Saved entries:
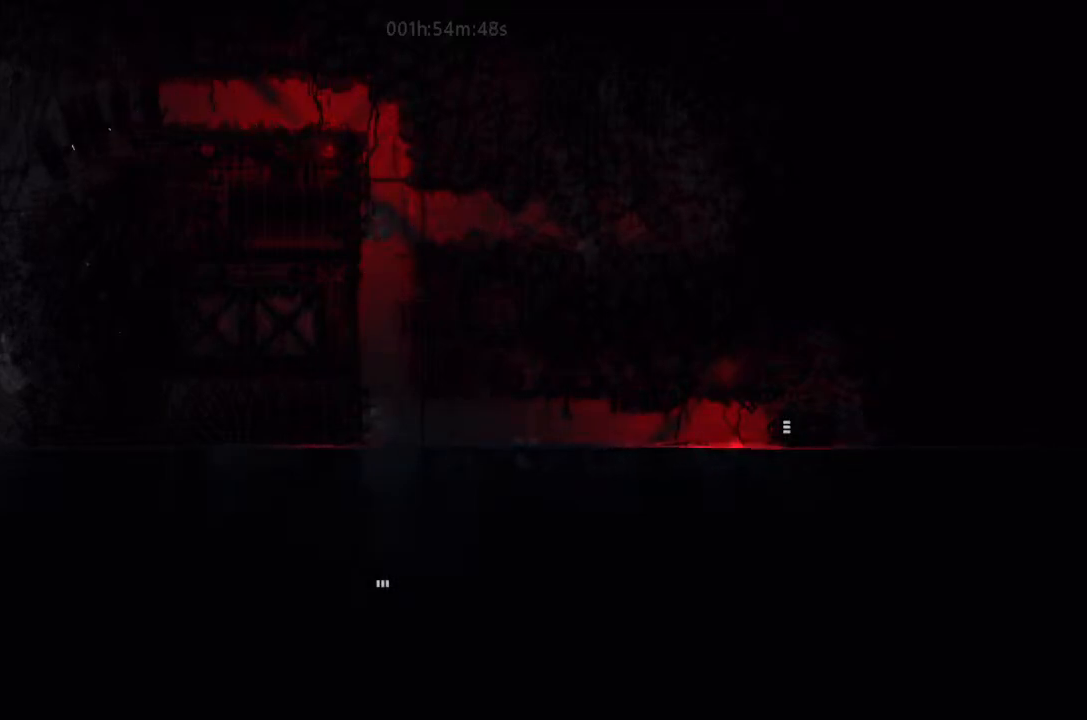
{"keys": ["left"], "events": [[167, "j", "up"], [300, "up", "down"], [400, "up", "up"]]}
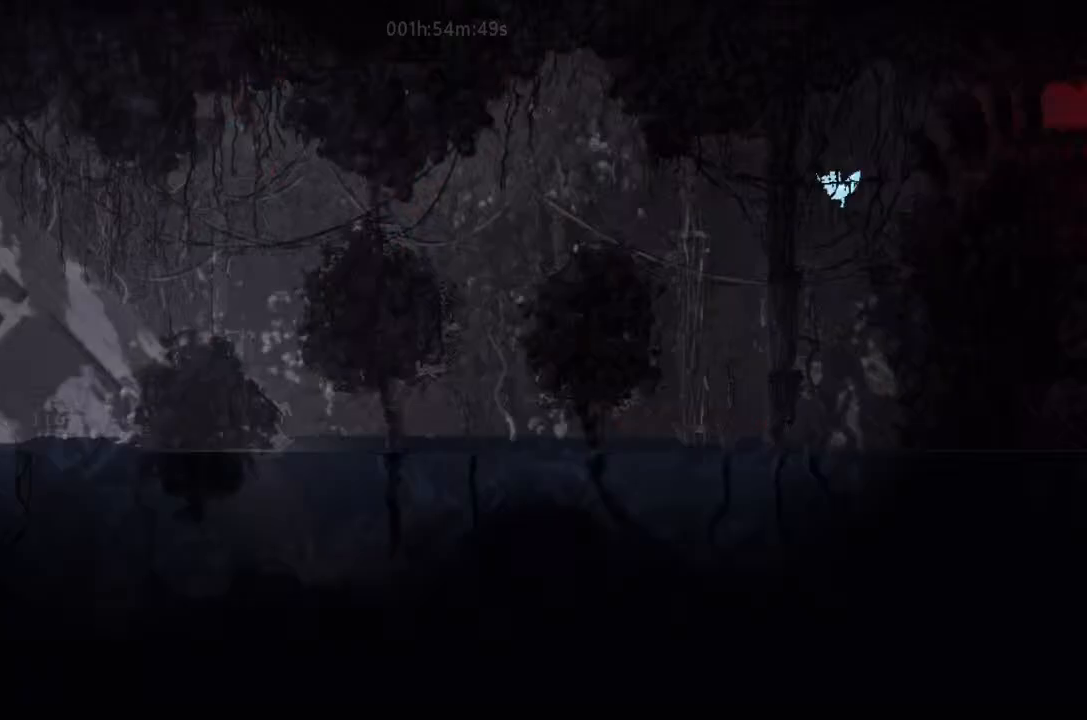
{"keys": ["j", "left", "up"], "events": [[67, "up", "down"], [167, "j", "down"], [300, "j", "up"], [467, "j", "down"]]}
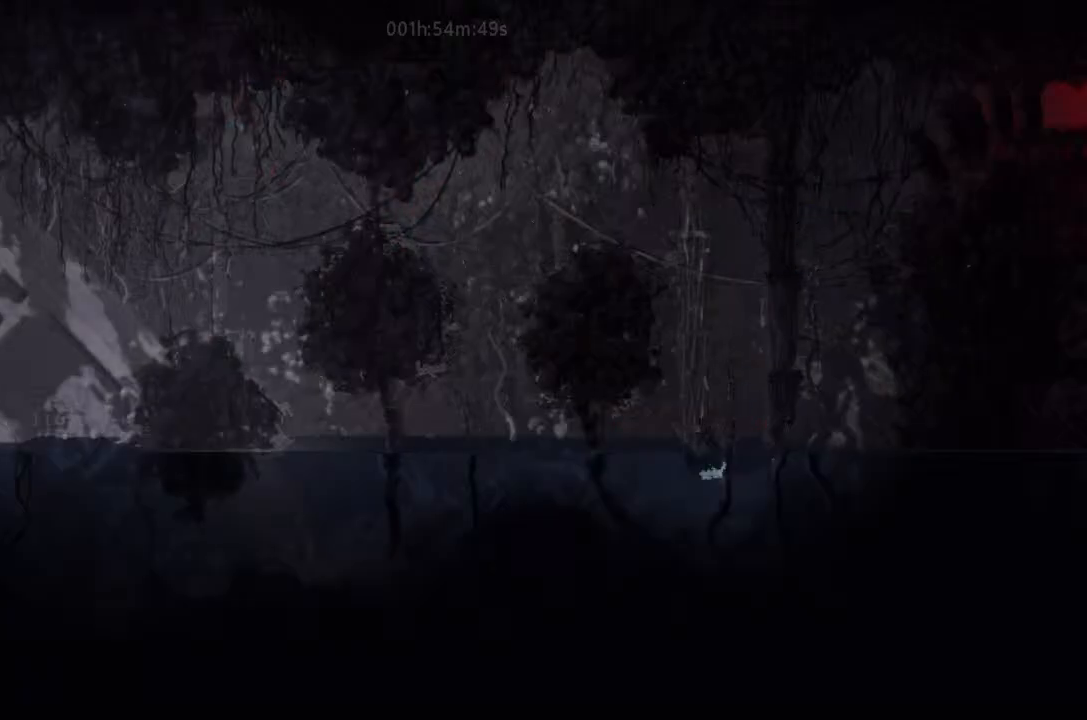
{"keys": ["left", "up"], "events": [[67, "j", "up"], [300, "j", "down"], [334, "up", "up"], [467, "j", "up"], [500, "up", "down"]]}
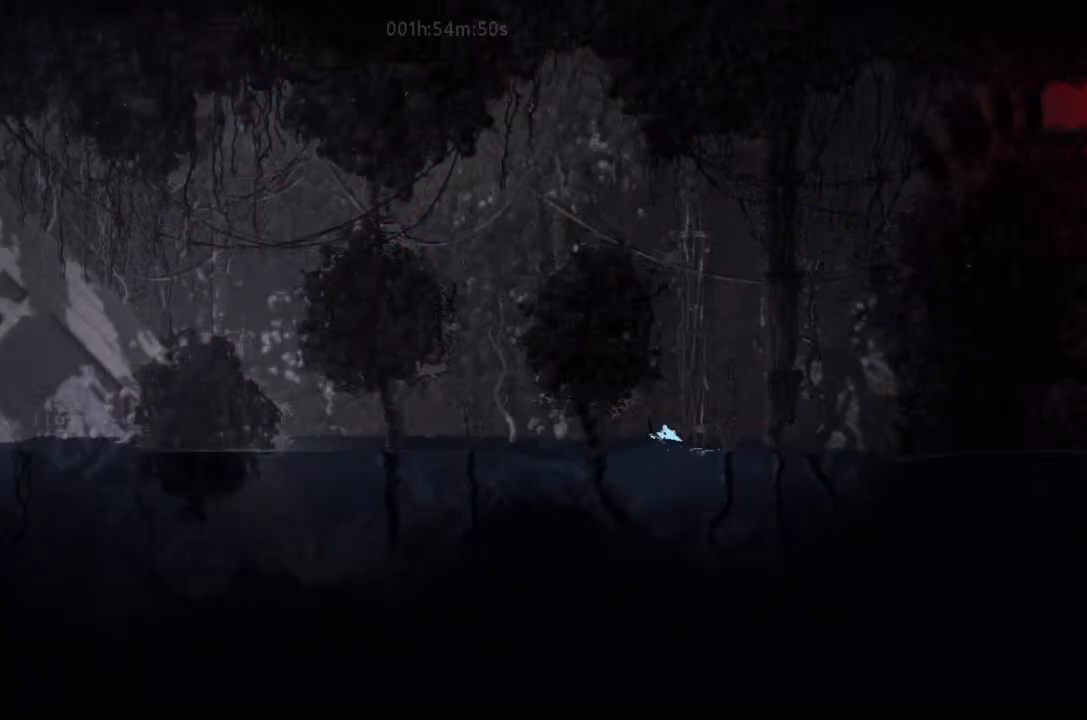
{"keys": ["left", "up"], "events": [[134, "up", "up"], [200, "j", "down"], [234, "up", "down"], [334, "up", "up"], [467, "j", "up"], [500, "up", "down"]]}
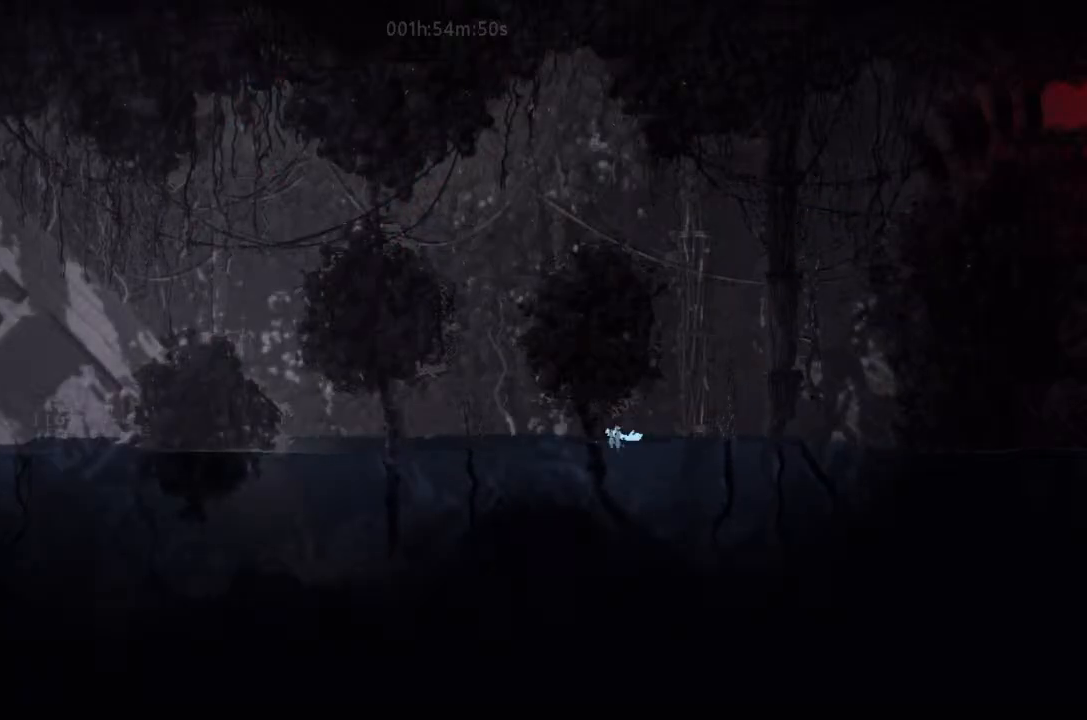
{"keys": ["left", "up"], "events": [[134, "up", "up"], [167, "j", "down"], [200, "up", "down"], [334, "up", "up"], [400, "j", "up"], [500, "up", "down"]]}
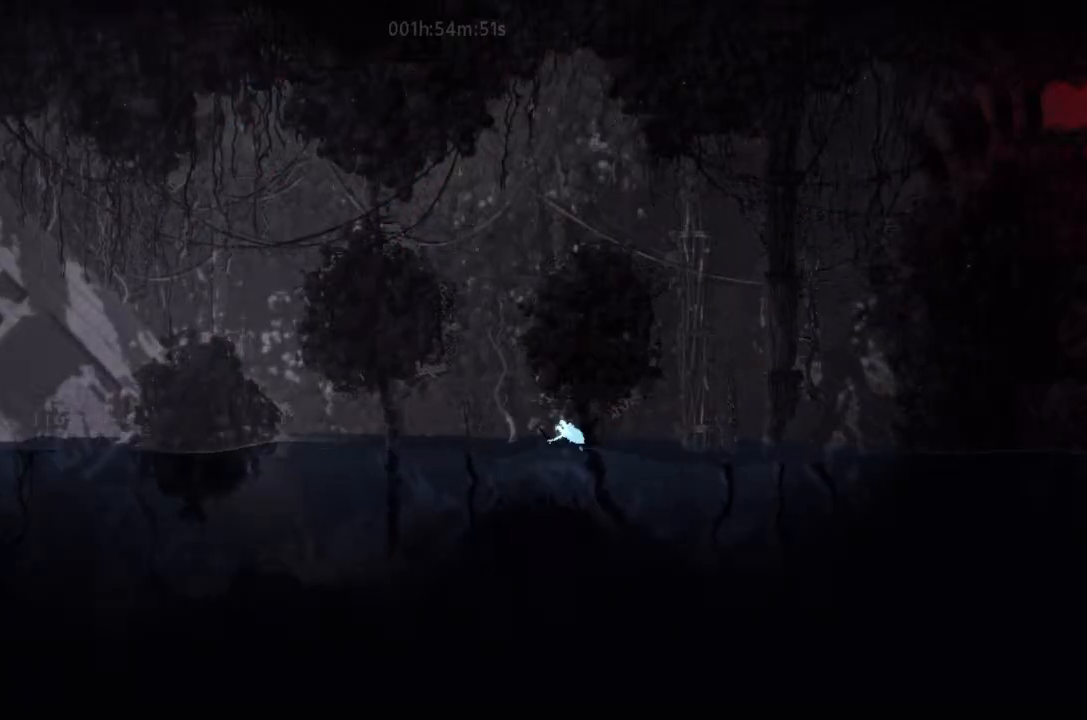
{"keys": ["left", "up"], "events": [[67, "j", "down"], [134, "up", "up"], [200, "up", "down"], [300, "j", "up"], [367, "up", "up"], [500, "up", "down"]]}
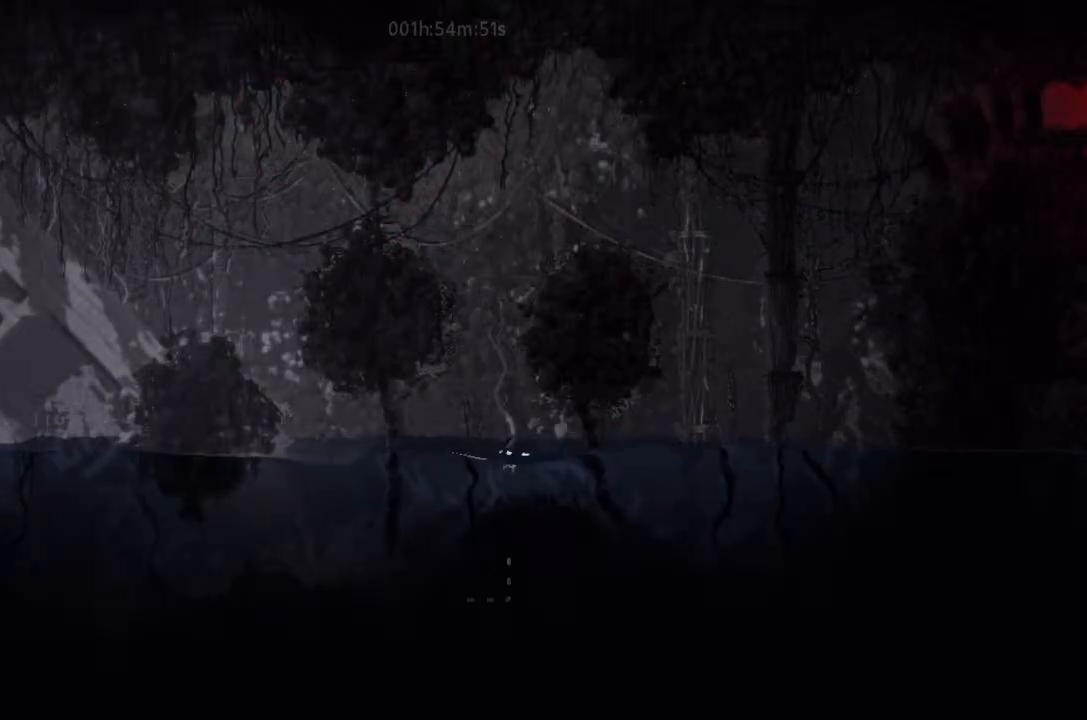
{"keys": ["left"], "events": [[34, "j", "down"], [167, "up", "up"], [300, "j", "up"], [334, "up", "down"], [467, "up", "up"]]}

TASK DESCRIPTION >> Would you reproduce the records exactly as they stand, but without the pictures?

WRITTEN RESPONSE >>
{"keys": ["left"], "events": [[167, "j", "up"], [300, "up", "down"], [400, "up", "up"]]}
{"keys": ["j", "left", "up"], "events": [[67, "up", "down"], [167, "j", "down"], [300, "j", "up"], [467, "j", "down"]]}
{"keys": ["left", "up"], "events": [[67, "j", "up"], [300, "j", "down"], [334, "up", "up"], [467, "j", "up"], [500, "up", "down"]]}
{"keys": ["left", "up"], "events": [[134, "up", "up"], [200, "j", "down"], [234, "up", "down"], [334, "up", "up"], [467, "j", "up"], [500, "up", "down"]]}
{"keys": ["left", "up"], "events": [[134, "up", "up"], [167, "j", "down"], [200, "up", "down"], [334, "up", "up"], [400, "j", "up"], [500, "up", "down"]]}
{"keys": ["left", "up"], "events": [[67, "j", "down"], [134, "up", "up"], [200, "up", "down"], [300, "j", "up"], [367, "up", "up"], [500, "up", "down"]]}
{"keys": ["left"], "events": [[34, "j", "down"], [167, "up", "up"], [300, "j", "up"], [334, "up", "down"], [467, "up", "up"]]}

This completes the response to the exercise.